EXTRAIT À LIRE →
Lassaad Ben Ahmed
25 Février 2021•Mise à jour: 25 Février 2021
AA / Tunis
Les Nations Unies et la Communauté économique des Etats de l’Afrique de l’ouest (Cedeao) ont condamné les violences post-électorales survenues mercredi et jeudi au Niger, faisant au moins deux morts.
« La CEDEAO et les Nations Unies condamnent fermement les actes de violences survenus suite à la proclamation des résultats provisoires et appellent toutes les parties prenantes à la retenue », ont indiqué les deux institutions dans un communiqué conjoint consulté par l’Agence Anadolu.
Dans leur communiqué, les deux institutions ont appelé tous les acteurs « à se conformer aux dispositions légales qui garantissent le déroulement pacifique du processus électoral, notamment à celles relatives aux procédures de règlement des contentieux électoraux… »
Plus tôt dans la journée du jeudi, les autorités nigériennes avaient annoncé la mort de deux personnes et l’interpellation de 468 autres, lors d’échauffourées survenues après l’annonce des résultats provisoires du deuxième tour de la présidentielle, mardi dans la soirée.
Selon ces résultats provisoires, Mohamed Bazoum, candidat du parti au pouvoir, a été annoncé vainqueur avec 55,7%.
Ce résultat a été rejeté par son adversaire Mahamane Ousmane qui dénonce un « hold up électoral » et réclame la victoire avec 50,3% des suffrages.
Les autorités ont coupé la connexion internet et les réseaux sociaux sur toute l’étendue du territoire depuis mercredi.
Le deuxième tour de l’élection présidentielle a eu lieu dimanche le 21 février courant. Plus de 7 millions de Nigériens avaient été appelés aux urnes pour prendre part à ce scrutin.
Le président sortant, Issoufou Mahamadou, n’avait pas présenté de candidature pour le premier tour du 27 décembre dernier.

ENTRÉES DU CORPUS →
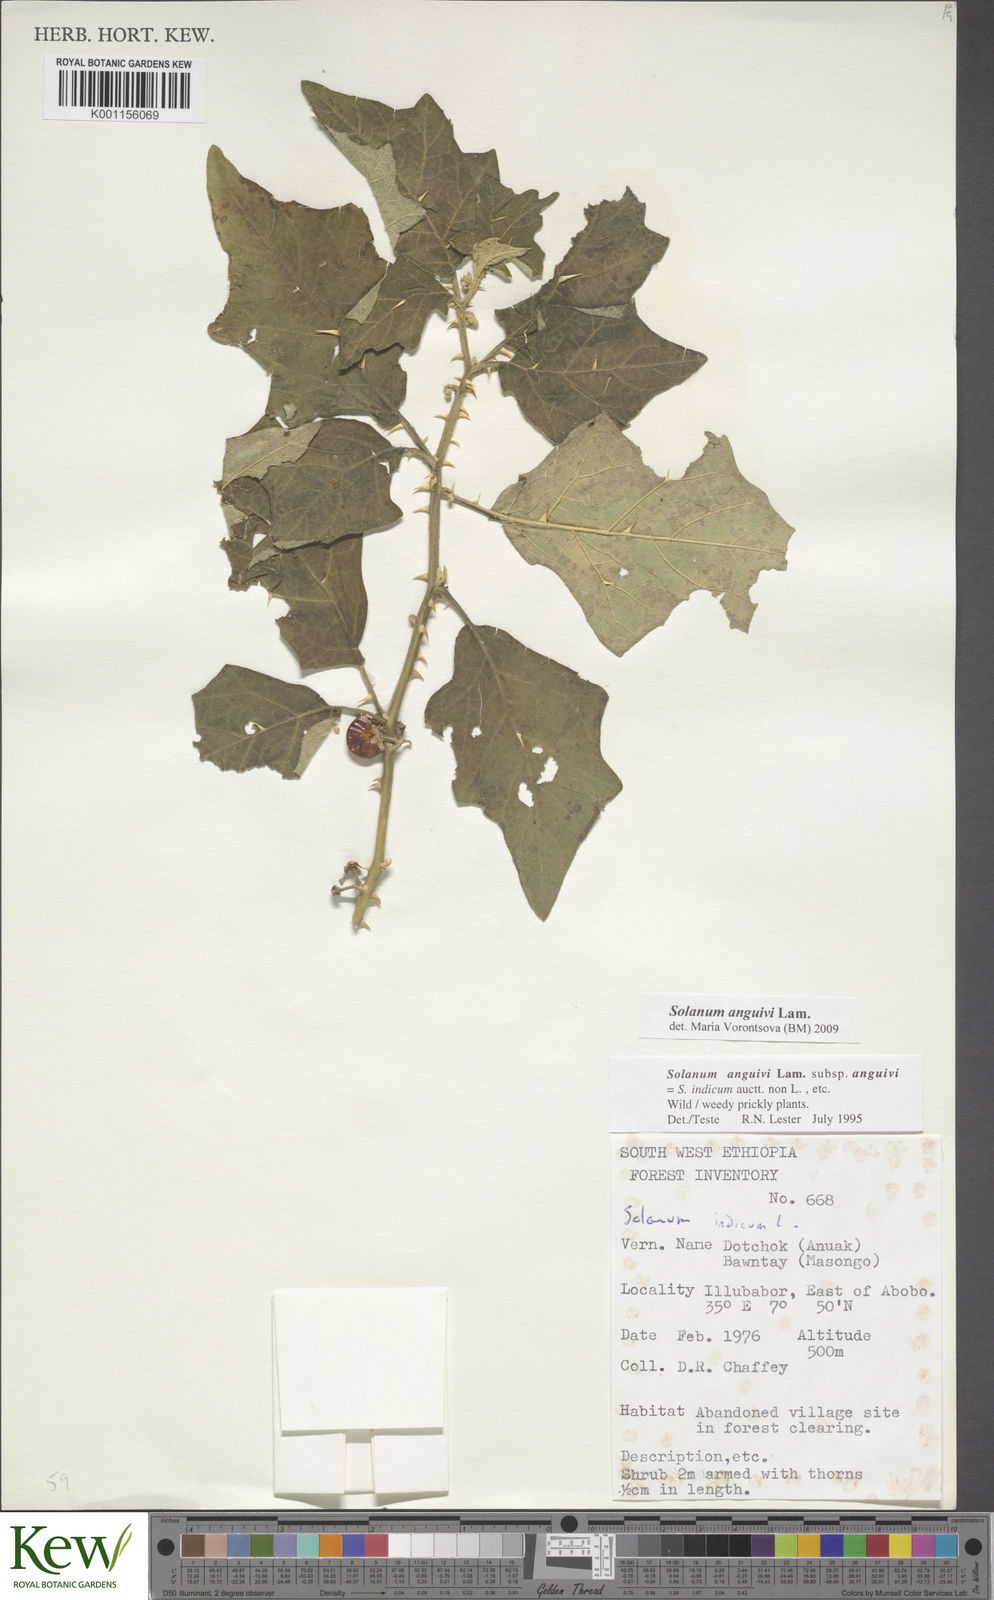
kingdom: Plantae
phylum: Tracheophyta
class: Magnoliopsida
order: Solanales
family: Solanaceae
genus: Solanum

EXERCICE À TRAITER → Recopiez à l'identique le passage de l'extrait sur les violences post-électorales au Niger qui commence par « Ce résultat a » et se termine par « 27 décembre dernier. ». Les items sont tirés d'une source distincte de celle de l'extrait.

EXERCICE CORRIGÉ →
Ce résultat a été rejeté par son adversaire Mahamane Ousmane qui dénonce un « hold up électoral » et réclame la victoire avec 50,3% des suffrages.
Les autorités ont coupé la connexion internet et les réseaux sociaux sur toute l’étendue du territoire depuis mercredi.
Le deuxième tour de l’élection présidentielle a eu lieu dimanche le 21 février courant. Plus de 7 millions de Nigériens avaient été appelés aux urnes pour prendre part à ce scrutin.
Le président sortant, Issoufou Mahamadou, n’avait pas présenté de candidature pour le premier tour du 27 décembre dernier.